Thanks to Sullivan's instruction, Keller learned nearly 600 words, most of her multiplication tables, and how to read Braille within a matter of months. News of Sullivan's success with Keller spread, and the Perkins school wrote a report about their progress as a team. Keller became a celebrity because of the report, meeting the likes of Thomas Edison, Alexander Graham Bell, and Mark Twain.
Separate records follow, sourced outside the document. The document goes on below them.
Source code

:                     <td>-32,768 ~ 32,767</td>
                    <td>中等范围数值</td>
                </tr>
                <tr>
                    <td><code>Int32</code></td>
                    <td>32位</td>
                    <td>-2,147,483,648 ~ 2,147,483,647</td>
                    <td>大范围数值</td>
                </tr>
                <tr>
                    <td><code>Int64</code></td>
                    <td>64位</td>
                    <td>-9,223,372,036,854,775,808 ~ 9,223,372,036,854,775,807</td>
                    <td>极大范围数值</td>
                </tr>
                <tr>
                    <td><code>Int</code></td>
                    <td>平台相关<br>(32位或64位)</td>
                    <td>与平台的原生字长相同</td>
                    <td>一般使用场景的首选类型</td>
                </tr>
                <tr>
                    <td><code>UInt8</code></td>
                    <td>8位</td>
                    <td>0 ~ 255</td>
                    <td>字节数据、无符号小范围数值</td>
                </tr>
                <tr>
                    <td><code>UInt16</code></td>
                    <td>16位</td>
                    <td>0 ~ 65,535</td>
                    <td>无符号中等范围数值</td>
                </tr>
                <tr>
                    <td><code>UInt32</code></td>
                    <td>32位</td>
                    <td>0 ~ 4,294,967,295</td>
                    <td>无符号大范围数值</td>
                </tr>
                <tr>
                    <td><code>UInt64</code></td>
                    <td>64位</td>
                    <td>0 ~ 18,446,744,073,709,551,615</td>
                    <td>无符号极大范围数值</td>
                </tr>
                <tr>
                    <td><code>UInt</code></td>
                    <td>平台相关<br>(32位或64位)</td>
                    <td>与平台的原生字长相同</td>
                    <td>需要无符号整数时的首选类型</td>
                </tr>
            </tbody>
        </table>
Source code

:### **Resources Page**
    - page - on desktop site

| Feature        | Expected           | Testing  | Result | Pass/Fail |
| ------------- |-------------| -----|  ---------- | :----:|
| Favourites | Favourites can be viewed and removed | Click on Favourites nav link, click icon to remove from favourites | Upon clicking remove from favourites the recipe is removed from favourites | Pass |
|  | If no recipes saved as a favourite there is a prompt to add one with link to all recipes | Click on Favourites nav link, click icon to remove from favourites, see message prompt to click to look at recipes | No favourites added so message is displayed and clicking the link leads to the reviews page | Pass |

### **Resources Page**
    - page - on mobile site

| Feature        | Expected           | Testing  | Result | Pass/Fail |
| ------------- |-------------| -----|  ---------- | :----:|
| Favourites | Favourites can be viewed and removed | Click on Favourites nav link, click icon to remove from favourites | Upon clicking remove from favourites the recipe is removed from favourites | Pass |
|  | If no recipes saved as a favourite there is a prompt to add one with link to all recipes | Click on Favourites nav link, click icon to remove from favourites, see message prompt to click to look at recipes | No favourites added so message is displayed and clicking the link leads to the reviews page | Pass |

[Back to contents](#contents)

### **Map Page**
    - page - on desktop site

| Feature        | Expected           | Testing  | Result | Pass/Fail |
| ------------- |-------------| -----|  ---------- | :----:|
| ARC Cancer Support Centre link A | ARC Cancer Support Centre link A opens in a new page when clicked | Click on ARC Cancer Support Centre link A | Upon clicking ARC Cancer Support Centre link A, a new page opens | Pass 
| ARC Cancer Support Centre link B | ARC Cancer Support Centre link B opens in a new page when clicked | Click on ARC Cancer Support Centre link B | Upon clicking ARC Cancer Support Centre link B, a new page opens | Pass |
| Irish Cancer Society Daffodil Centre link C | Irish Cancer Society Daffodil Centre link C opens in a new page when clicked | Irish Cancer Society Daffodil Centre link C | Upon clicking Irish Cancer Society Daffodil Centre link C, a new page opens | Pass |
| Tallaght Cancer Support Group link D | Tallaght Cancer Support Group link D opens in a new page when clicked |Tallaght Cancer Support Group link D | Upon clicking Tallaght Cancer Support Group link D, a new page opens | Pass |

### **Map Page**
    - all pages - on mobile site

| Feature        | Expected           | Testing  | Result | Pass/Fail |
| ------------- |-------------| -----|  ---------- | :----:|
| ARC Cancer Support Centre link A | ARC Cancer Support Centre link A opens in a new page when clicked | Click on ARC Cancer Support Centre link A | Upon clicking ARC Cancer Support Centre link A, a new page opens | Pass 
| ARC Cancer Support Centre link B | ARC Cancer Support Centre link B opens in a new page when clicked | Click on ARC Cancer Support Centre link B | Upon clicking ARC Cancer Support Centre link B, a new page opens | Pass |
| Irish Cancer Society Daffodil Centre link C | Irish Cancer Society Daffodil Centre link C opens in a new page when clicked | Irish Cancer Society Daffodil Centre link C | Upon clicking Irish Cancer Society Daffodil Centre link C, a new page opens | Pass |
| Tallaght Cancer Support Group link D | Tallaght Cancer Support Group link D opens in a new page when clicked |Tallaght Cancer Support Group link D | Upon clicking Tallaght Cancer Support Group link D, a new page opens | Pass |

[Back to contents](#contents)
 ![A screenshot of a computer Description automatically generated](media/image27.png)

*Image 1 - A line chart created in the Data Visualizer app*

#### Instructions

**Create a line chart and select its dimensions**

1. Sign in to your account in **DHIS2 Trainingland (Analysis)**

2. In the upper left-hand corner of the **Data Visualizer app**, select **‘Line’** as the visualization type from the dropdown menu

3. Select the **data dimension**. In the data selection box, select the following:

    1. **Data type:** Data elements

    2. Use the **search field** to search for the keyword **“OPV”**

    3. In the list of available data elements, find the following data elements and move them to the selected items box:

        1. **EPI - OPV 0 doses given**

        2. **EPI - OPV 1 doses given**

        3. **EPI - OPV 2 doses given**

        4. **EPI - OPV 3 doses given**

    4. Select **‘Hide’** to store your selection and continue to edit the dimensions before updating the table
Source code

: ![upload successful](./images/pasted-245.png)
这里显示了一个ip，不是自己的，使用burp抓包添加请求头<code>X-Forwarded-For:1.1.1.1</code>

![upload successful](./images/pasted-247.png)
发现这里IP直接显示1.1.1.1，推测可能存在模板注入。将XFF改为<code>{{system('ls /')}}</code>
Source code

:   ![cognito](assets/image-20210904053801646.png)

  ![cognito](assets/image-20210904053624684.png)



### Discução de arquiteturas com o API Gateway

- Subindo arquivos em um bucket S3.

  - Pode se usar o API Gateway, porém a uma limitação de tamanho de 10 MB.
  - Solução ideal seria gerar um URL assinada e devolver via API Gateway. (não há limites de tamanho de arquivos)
Despite the physical strain on her own limited sight, Sullivan helped Keller continue her studies at Radcliffe College in 1900. She spelled the contents of class lectures into Keller's hand, and spent hours conveying information from textbooks to her. As a result, Keller became the first deaf-blind person to graduate from college.
Working with Keller on an autobiography, Sullivan met John A. Macy, a Harvard University instructor. Macy helped edit the manuscript, and he fell in love with Sullivan. After refusing several marriage proposals from him, she finally accepted. The two were wed in 1905.
Sullivan, however, did not let her marriage affect her life with Keller. She and her husband lived with Keller in a Massachusetts farmhouse. The two women remained inseparable, with Sullivan traveling with Keller on numerous lecture tours. On stage, she helped relay Keller's words to the audience, as Keller had never learned to speak clearly enough to be widely understood.